#### [Ação solicitada 1]
Responda às perguntas com base no texto sobre a Eucaristia em Bento XVI.
(a) Em que cidade se realizou o Congresso Eucarístico Internacional de outubro de 2004?
(b) Qual é o título latino da exortação apostólica pós-sinodal citada?
(c) O que o sacerdote proclama após a consagração?
#### [Ação solicitada 2]
Transcreva, sem nenhuma alteração, o trecho do texto sobre a Eucaristia em Bento XVI que começa em "A morte do Papa" e termina em "e no mundo.", incluindo essas palavras.

#### [Texto extraído]
A Eucaristia como sacramento da caridade em Bento XVI
Por Dom Vital Corbellini, Bispo de Marabá (PA)
A morte do Papa emérito, a sua páscoa, passagem desta vida para a outra, à eternidade, colocaram a importância da pessoa de Bento XVI, as suas declarações em nível social, eclesial, doutrinal, sacramental. O Papa Francisco disse na catequese de quarta-feira, dia 04 de janeiro que o Bento XVI foi um grande mestre de catequese. O seu pensamento foi eclesial, levando as pessoas ao encontro com Jesus, o Crucificado e o Ressuscitado, o Vivente e o Senhor[1]. Bento XVI foi um grande Papa que soube unir a fé e a razão, dialogou com as outras igrejas, religiões, e ele conduziu as questões internas difíceis com sabedoria e amor, sendo um grande pastor na vida eclesial e no mundo.
É muito importante lembrar as suas exortações, e escritos ligados ao evangelho de Jesus Cristo e à tradição da Igreja. Em outubro do ano de 2005 ocorreu a décima primeira assembléia geral ordinária do Sínodo dos bispos que aprofundou o tema da Eucaristia, como conseqüência do ano da eucaristia em clarividência dada ainda por João Paulo II tendo como base, o Congresso Eucarístico Internacional em Guadalajara, México, no mês de outubro de 2004 e em Outubro de 2005 terminou com a décima primeira assembléia sinodal[2]. Bento XVI conduziu o Sínodo dos bispos.
Sacramento da caridade
Com a exortação apostólica pós-sinodal Sacramentum Caritatis, Sacramento da Caridade, queria o papa Bento, em unidade com a Assembleia dos Bispos, que todos tivessem em conta o mistério eucarístico, a ação litúrgica e o culto espiritual derivantes da eucaristia enquanto sacramento da caridade[3]. A Eucaristia dá o sentido de ágape, de Deus, de amor divino que vem a nós de uma forma corporal, para que assim a sua ação continue em nós e através de nossa vida, de seguidores e seguidoras do Senhor[4].
Mistério da fé
Na época o Papa Bento reforçou um dado fundamental na qual nós manifestamos a fé na eucaristia, que após a consagração o sacerdote proclama o mistério da fé, pois se trata da conversão substancial do pão e do vinho em corpo e sangue de Jesus Cristo, um dado que ultrapassa a compreensão humana. Assim a fé da Igreja é a fé eucarística, concedida pela mesa da Eucaristia. O papa dizia que quanto mais viva for a fé na Eucaristia dada pelo povo de Deus, tanto mais será a sua participação na vida eclesial em vista da missão que Cristo confiou aos discípulos para testemunhá-lo aos outros e ao mundo. Qualquer reforma na vida eclesial sempre esteve ligada à fé na presença eucarística do Senhor no meio do povo de Deus[5].

Registros de uma coleção:
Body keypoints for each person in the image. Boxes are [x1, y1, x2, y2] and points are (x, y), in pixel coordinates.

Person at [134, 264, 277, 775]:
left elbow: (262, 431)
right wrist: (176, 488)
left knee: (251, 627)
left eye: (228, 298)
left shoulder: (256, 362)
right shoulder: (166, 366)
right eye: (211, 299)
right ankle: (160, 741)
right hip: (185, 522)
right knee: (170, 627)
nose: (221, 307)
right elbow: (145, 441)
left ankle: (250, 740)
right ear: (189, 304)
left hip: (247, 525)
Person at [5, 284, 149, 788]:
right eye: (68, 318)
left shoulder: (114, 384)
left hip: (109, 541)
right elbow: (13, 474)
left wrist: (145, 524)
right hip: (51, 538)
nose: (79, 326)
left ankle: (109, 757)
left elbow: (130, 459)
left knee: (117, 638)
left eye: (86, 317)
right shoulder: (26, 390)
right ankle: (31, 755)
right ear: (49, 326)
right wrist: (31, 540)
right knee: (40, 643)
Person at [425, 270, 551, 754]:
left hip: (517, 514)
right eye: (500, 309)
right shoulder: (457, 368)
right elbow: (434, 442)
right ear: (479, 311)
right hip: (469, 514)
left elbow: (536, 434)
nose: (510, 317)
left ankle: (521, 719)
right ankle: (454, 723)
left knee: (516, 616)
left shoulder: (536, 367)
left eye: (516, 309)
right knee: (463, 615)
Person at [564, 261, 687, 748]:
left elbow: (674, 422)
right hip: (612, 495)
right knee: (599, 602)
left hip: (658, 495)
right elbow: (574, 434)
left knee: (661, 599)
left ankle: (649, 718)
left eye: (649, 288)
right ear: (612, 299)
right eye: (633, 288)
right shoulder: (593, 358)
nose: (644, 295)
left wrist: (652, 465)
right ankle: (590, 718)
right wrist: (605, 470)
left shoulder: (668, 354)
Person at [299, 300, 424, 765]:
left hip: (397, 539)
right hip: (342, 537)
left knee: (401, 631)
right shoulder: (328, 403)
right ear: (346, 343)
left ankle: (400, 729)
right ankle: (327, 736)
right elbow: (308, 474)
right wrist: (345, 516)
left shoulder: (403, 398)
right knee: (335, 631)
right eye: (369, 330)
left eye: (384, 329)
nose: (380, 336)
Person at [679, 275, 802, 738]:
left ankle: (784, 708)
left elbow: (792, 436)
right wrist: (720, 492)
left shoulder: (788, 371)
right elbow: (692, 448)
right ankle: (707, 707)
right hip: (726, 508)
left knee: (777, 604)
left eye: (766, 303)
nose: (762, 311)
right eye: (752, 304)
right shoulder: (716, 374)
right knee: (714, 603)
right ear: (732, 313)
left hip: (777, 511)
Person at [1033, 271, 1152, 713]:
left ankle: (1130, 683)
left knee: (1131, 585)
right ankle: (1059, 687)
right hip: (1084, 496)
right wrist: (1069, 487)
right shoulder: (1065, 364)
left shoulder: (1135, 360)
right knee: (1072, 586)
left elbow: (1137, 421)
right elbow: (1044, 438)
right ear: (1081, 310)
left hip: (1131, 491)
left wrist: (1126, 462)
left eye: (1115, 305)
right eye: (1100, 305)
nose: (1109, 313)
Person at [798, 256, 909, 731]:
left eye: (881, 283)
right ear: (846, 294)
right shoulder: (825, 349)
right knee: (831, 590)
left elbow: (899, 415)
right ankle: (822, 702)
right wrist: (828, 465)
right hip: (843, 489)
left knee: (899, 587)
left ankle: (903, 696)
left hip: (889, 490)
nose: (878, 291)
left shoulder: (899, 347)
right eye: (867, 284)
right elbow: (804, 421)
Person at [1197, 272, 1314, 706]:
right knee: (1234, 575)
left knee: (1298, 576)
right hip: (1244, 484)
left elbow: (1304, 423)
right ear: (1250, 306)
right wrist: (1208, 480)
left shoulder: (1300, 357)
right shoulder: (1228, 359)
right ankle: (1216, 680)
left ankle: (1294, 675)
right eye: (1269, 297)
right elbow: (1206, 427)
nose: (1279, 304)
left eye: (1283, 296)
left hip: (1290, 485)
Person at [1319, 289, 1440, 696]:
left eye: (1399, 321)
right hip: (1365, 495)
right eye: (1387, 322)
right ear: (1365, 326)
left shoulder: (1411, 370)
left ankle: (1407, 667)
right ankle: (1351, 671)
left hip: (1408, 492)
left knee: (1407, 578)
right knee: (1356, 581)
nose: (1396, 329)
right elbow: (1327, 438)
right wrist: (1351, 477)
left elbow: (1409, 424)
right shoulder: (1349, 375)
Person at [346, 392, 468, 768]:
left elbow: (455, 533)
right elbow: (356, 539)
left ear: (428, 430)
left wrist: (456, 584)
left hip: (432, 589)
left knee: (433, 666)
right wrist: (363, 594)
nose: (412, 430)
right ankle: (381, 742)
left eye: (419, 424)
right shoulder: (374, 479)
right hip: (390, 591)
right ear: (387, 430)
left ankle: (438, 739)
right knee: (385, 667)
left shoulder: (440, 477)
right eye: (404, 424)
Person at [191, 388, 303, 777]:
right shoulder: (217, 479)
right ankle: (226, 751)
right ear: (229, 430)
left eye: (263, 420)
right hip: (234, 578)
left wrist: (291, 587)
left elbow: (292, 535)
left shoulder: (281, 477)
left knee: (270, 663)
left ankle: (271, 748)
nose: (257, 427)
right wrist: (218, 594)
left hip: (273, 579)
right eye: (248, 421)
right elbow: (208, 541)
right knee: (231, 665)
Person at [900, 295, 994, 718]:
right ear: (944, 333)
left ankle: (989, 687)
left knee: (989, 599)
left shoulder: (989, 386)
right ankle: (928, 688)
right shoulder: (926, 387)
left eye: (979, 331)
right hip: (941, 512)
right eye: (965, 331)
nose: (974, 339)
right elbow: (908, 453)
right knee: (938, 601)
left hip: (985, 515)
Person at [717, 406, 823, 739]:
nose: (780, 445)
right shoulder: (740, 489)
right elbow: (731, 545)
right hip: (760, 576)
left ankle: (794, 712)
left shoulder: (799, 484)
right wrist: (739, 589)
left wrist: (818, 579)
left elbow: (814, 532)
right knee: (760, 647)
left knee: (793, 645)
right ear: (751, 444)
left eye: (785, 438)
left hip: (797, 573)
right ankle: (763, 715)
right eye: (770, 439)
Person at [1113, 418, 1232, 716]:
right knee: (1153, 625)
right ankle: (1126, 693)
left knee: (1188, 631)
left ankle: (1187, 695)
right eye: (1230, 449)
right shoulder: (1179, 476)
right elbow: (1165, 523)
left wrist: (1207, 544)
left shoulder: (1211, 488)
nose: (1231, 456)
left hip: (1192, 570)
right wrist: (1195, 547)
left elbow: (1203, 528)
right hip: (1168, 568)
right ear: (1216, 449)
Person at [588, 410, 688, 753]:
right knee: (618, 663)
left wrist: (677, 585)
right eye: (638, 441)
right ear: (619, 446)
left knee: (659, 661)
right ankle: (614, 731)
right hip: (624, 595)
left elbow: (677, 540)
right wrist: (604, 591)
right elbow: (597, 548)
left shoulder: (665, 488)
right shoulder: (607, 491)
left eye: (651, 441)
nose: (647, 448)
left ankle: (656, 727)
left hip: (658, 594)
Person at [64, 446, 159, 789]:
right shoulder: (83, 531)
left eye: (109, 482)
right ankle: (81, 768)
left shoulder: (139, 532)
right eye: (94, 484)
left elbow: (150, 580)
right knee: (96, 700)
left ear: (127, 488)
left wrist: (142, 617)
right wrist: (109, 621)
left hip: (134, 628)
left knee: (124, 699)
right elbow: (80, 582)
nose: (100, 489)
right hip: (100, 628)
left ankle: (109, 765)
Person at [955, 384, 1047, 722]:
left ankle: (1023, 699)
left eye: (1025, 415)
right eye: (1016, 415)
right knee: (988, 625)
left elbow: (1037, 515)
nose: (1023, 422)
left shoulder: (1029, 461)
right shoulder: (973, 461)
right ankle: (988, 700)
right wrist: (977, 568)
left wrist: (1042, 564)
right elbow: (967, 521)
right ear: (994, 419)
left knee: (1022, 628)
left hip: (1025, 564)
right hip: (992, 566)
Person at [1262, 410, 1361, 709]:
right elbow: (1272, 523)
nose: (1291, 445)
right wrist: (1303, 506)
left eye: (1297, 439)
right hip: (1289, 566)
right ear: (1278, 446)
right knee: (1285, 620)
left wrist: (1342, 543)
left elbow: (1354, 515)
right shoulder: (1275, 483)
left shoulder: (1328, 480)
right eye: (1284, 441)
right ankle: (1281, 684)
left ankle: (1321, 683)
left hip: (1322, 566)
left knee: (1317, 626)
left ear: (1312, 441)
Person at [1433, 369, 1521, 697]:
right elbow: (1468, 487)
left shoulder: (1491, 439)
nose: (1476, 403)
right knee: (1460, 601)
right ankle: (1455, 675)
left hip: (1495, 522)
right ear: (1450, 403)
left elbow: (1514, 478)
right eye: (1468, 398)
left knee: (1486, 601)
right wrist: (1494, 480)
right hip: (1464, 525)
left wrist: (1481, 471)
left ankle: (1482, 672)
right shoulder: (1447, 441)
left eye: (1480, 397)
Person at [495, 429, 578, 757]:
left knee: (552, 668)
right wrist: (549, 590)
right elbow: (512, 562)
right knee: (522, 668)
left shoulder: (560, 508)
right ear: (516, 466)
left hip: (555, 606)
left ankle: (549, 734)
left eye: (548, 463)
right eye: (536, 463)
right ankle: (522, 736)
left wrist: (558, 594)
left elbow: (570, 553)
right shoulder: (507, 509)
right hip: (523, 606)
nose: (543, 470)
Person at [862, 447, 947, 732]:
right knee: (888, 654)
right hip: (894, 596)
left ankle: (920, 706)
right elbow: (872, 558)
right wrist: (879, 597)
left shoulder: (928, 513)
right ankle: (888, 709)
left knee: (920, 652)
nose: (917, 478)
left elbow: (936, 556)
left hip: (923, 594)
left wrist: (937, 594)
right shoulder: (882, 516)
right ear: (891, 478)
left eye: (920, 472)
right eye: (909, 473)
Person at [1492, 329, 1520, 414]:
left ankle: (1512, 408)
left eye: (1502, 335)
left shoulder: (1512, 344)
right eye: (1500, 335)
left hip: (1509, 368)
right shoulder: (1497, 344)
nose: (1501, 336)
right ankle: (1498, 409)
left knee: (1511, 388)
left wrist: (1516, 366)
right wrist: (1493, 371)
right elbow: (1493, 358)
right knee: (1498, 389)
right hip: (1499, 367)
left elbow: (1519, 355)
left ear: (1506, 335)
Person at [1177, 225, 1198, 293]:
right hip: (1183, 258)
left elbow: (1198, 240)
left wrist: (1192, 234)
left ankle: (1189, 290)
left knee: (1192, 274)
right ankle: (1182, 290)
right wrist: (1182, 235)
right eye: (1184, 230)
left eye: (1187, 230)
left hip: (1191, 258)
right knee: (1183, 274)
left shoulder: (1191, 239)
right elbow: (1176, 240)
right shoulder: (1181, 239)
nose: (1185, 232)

#### [Espaço da resposta 1]
(a) Em Guadalajara, México.
(b) Sacramentum Caritatis.
(c) O mistério da fé.

#### [Espaço da resposta 2]
A morte do Papa emérito, a sua páscoa, passagem desta vida para a outra, à eternidade, colocaram a importância da pessoa de Bento XVI, as suas declarações em nível social, eclesial, doutrinal, sacramental. O Papa Francisco disse na catequese de quarta-feira, dia 04 de janeiro que o Bento XVI foi um grande mestre de catequese. O seu pensamento foi eclesial, levando as pessoas ao encontro com Jesus, o Crucificado e o Ressuscitado, o Vivente e o Senhor[1]. Bento XVI foi um grande Papa que soube unir a fé e a razão, dialogou com as outras igrejas, religiões, e ele conduziu as questões internas difíceis com sabedoria e amor, sendo um grande pastor na vida eclesial e no mundo.